Recently, I visited my friend Meg, who served me this wonderful dish as a side to roasted lamb chops. I think everyone will enjoy it. Full of warm flavors, it’s the perfect addition to any fall meal.
INGREDIENTS:
→ 18 thin, freshly peeled carrots
→ 2 l5-ounce cans chickpeas
→ 2 tablespoons olive oil
→ 1 teaspoon ground cumin
→ 1 teaspoon ground cinnamon
→ Zest of 1 orange
→ ½ teaspoon paprika
→ ½ teaspoon sea salt
→ ¼ teaspoon of cayenne pepper
DRESSING:
→ 3 tablespoons fresh lemon juice
→ ¼ teaspoon salt and pepper
→ 2 tablespoons olive oil
→ 1 scallion sliced thinly
→ 3 tablespoons fresh, chopped parsley
→ ½ cup crumbled goat cheese (optional)
DIRECTIONS:
→ 1. Preheat oven 425 degrees.
→ 2. Rinse and drain chickpeas. Pat dry.
→ 3. Chop ends off carrots.
→ 4. Pour chickpeas into a rimmed baking pan and top with carrots. Drizzle on olive oil and toss.

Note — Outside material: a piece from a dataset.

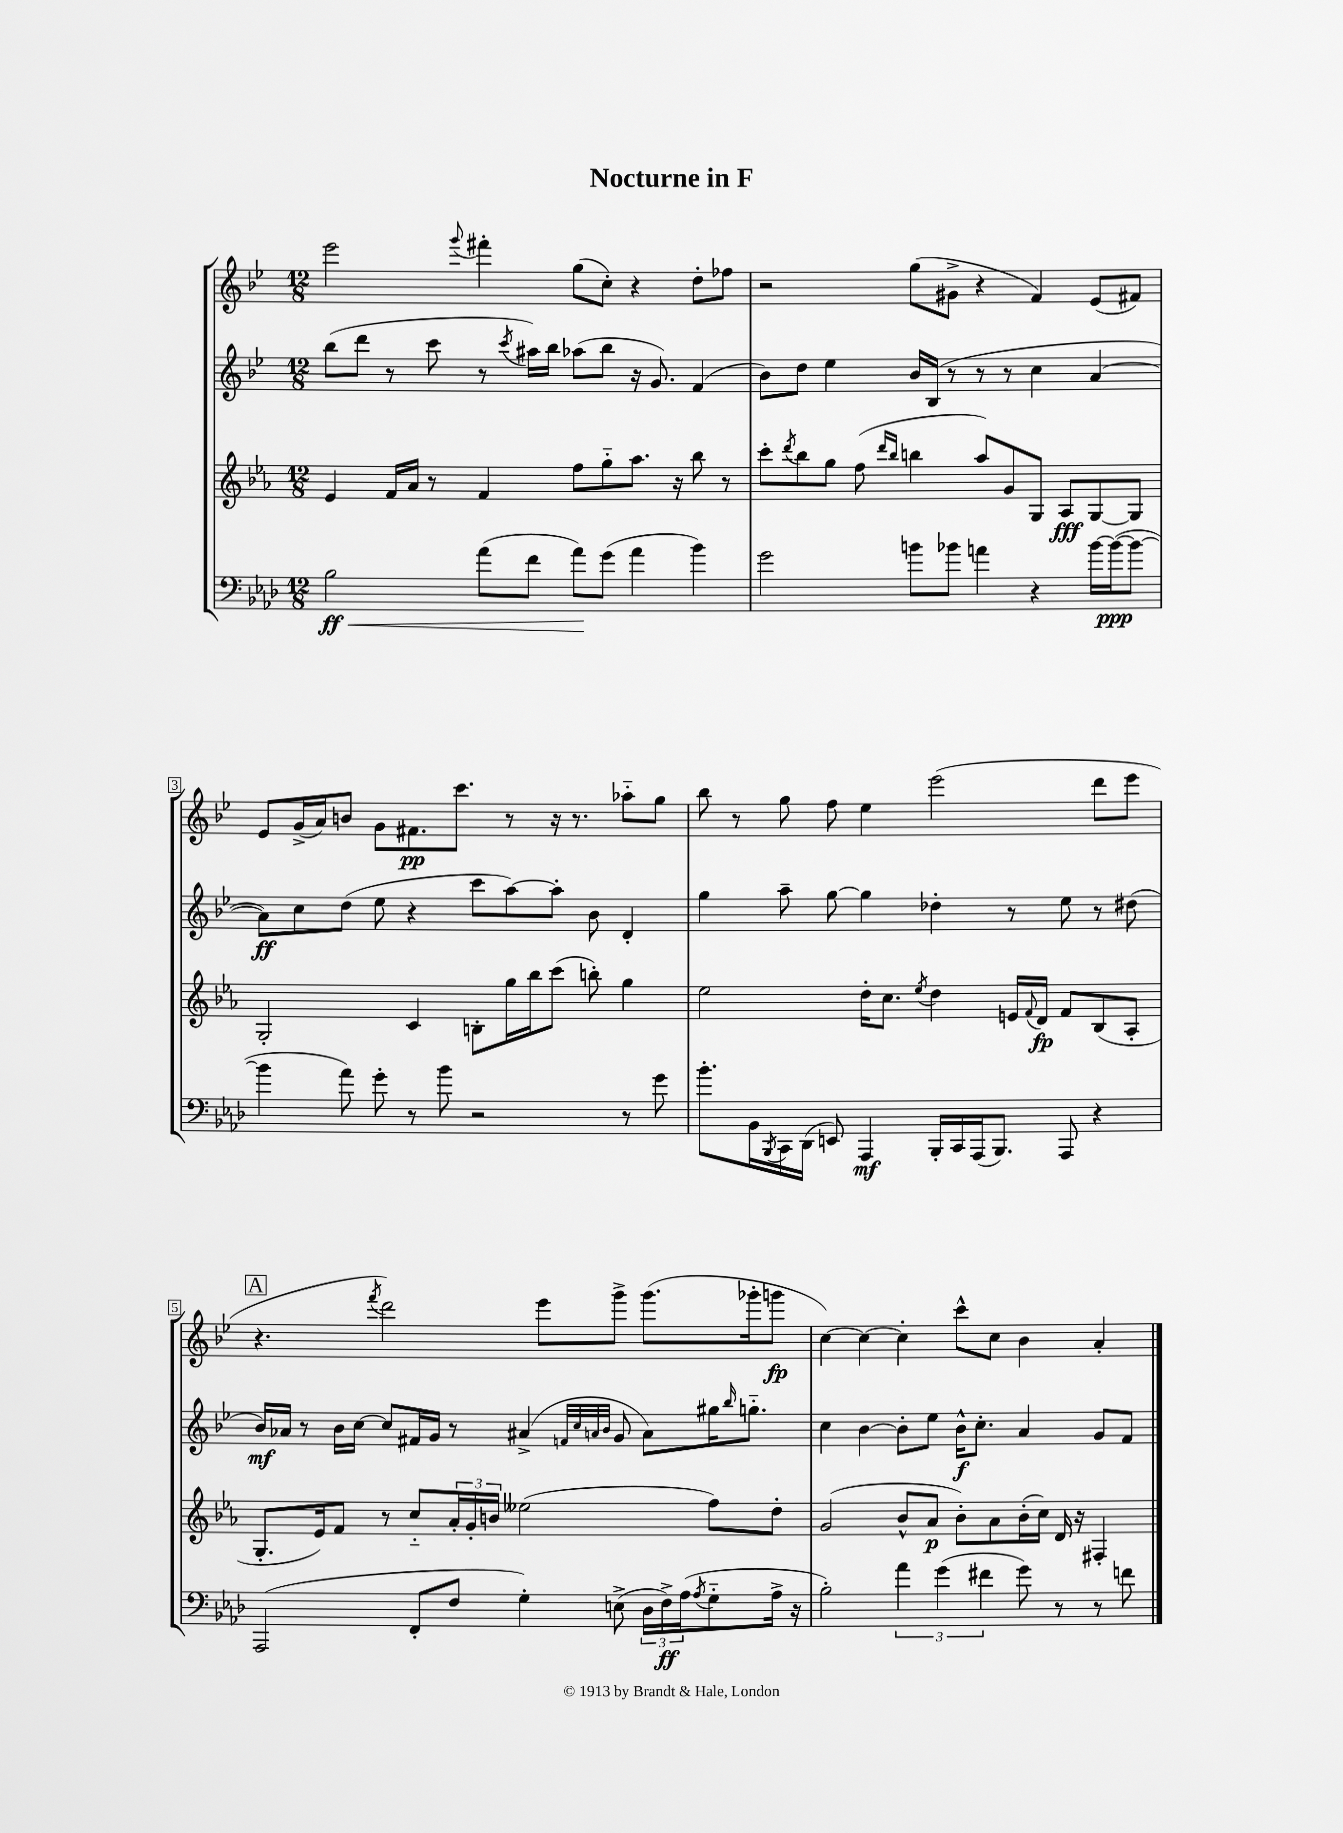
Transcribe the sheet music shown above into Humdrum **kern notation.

→ 5. In a small bowl, combine all the dry ingredients and sprinkle over carrots and chickpeas evenly.
→ 6. Roast in oven about 40 minutes or until carrots are fork tender.
→ 7. Wisk all the dressing ingredients together and pour over cooled carrots and chickpeas. Toss evenly.
→ 8. Top with crumbled goat cheese, as desired.